Try it. Every line from the one containing "Europa Press" to the final line of the material below must be reproduced exactly; leave out all other lines.

Data listing.
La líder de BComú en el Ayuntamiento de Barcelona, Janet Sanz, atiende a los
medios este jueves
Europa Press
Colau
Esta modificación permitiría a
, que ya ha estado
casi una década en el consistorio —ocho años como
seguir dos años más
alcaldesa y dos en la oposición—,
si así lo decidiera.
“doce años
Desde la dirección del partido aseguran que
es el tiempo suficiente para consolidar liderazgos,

Written answer.
Europa Press
Colau
Esta modificación permitiría a
, que ya ha estado
casi una década en el consistorio —ocho años como
seguir dos años más
alcaldesa y dos en la oposición—,
si así lo decidiera.
“doce años
Desde la dirección del partido aseguran que
es el tiempo suficiente para consolidar liderazgos,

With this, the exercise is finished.